Há algum tempo tive que assistir uma palestra, por determinação de uma instituição privada de ensino, do colunista da Veja e economista Claudio de Moura Castro. Sem enrubecer o rosto, e sem qualquer análise crítica, ele simplesmente disse que o maior educador de todos os tempos não foi Jean Piaget, Lev Vygotsky ou Paulo Freire, mas sim Walt Disney.
É óbio que é uma afirmação equivocada. Me parece claro que há dezenas de outros educadores e educadoras que poderiam estar na lista de maiores educadores, e não Disney.
Mas, infelizmente, em nossa sociedade do capitalismo neoliberal a imagem é mais importante do que o conteúdo, o ter é melhor do que o ser, o interesse privado egoístico é privilegiado com relação ao interesse público e coletivo.
Em nossa sociedade na qual poucos conglomerados dominam a mídia mundial, e os meios de comunicação monopolísticos e grandes empresas de mídia digital dominam o que a maioria de nossas crianças, adolescentes e adultos vão saber, debater, acreditar e pautar suas vidas.
Nos últimos dias assisti a dois longa-metragens da Disney-Pixar, e nas duas o mundo perfeito seria “sem políticos e sem burocracia”.
Isso mesmo, desenhos e filmes com indicação livre ou 10 anos, que serão assistidos por milhões de crianças e adolescentes, e seus pais que transferem a educação de seus filhos para a TV e celular, pautam no sentido de que uma sociedade perfeita não terá políticos e nem burocracia!

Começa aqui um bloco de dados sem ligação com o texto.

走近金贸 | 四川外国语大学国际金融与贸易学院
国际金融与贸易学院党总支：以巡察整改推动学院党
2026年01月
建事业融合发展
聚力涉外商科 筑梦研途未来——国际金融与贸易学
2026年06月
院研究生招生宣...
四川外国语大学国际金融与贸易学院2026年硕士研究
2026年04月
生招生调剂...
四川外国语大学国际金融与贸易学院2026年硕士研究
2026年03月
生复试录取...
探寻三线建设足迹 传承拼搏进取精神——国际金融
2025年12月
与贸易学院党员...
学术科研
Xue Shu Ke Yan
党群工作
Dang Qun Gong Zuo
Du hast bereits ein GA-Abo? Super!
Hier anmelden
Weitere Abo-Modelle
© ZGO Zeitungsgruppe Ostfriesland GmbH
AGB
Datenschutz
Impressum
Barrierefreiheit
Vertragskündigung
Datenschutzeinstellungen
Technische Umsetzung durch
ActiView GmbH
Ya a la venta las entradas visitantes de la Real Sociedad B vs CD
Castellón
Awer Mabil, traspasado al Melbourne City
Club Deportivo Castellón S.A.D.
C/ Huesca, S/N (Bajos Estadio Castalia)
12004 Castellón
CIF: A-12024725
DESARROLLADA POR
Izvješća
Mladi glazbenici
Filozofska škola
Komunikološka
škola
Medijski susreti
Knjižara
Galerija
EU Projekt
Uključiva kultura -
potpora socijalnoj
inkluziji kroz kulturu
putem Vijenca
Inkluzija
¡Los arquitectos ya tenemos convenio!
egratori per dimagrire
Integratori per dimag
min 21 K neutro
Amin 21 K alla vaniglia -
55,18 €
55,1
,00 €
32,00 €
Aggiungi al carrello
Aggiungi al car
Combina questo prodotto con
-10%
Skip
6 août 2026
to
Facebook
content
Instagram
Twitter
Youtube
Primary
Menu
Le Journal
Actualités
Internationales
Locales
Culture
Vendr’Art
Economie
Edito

Não, esses desenhos não pregam uma sociedade anarquista ou comunista, sem Estado, sem desigualdades, sem injustiças, sem exploração do homem pelo homem, com uma radical democracia direta e deliberativa, sem capitalismo. Pelo contrário.
Os desenhos, filmes e programas de TV mostram que não podemos confiar em governos, em Estados, em burocracias, em políticos. Podemos confiar em grandes empresas privadas, eficientes, íntegras, que garantam os interesses da sociedade.
Note-se que meu questionamento não é contra quem fiscaliza, critica, cobra dos políticos. Isso eu defendo, isso é política! O que abomino é acreditar que em uma sociedade perfeita devamos exterminar os políticos.
O que seria uma sociedade sem políticos? Seria uma nação sem eleições, sem Democracia, sem participação social, sem política. Uma sociedade na qual existiria um indivíduo iluminado, ou um grupo restrito de sujeitos, que não seriam políticos, mas gerentes eficientes. Resumindo: seria uma ditadura.
O que seria uma sociedade sem burocracia? Para começar, para que serve a burocracia? Burocracia serve para que você tenha direito ao contraditório e ampla defesa junto ao Poder Público; que para você ser contratado pelo Estado participe de um concurso público isonômico e que a Administração Pública tenha servidores profissionalizados; que para sua empresa privada ser contratada pelo Poder Público, participe de uma licitação; que você saiba como a Administração Pública vai se portar em assuntos de interesse público, com prazos fixados em lei, sem surpresas, sem preferências injustificadas. Enfim, burocracia serve para tentar acabar com o patrimonialismo, a corrupção, o clientelismo, o nepotismo, etc. Procedimentos inúteis, ineficientes, contrários ao interesse público, não é burocracia, mas o que não foi implementado a contento da burocracia, é “burrocracia”.
O que seria um mundo sem políticos e sem burocracia? Seria uma ditadura patrimonialista, em que poucos e gigantescos conglomerados privados e indivíduos iluminados pautariam a sociedade. É essa a lição que tiramos hoje dos filmes da Disney e demais meios de comunicação da chamada “velha mídia”.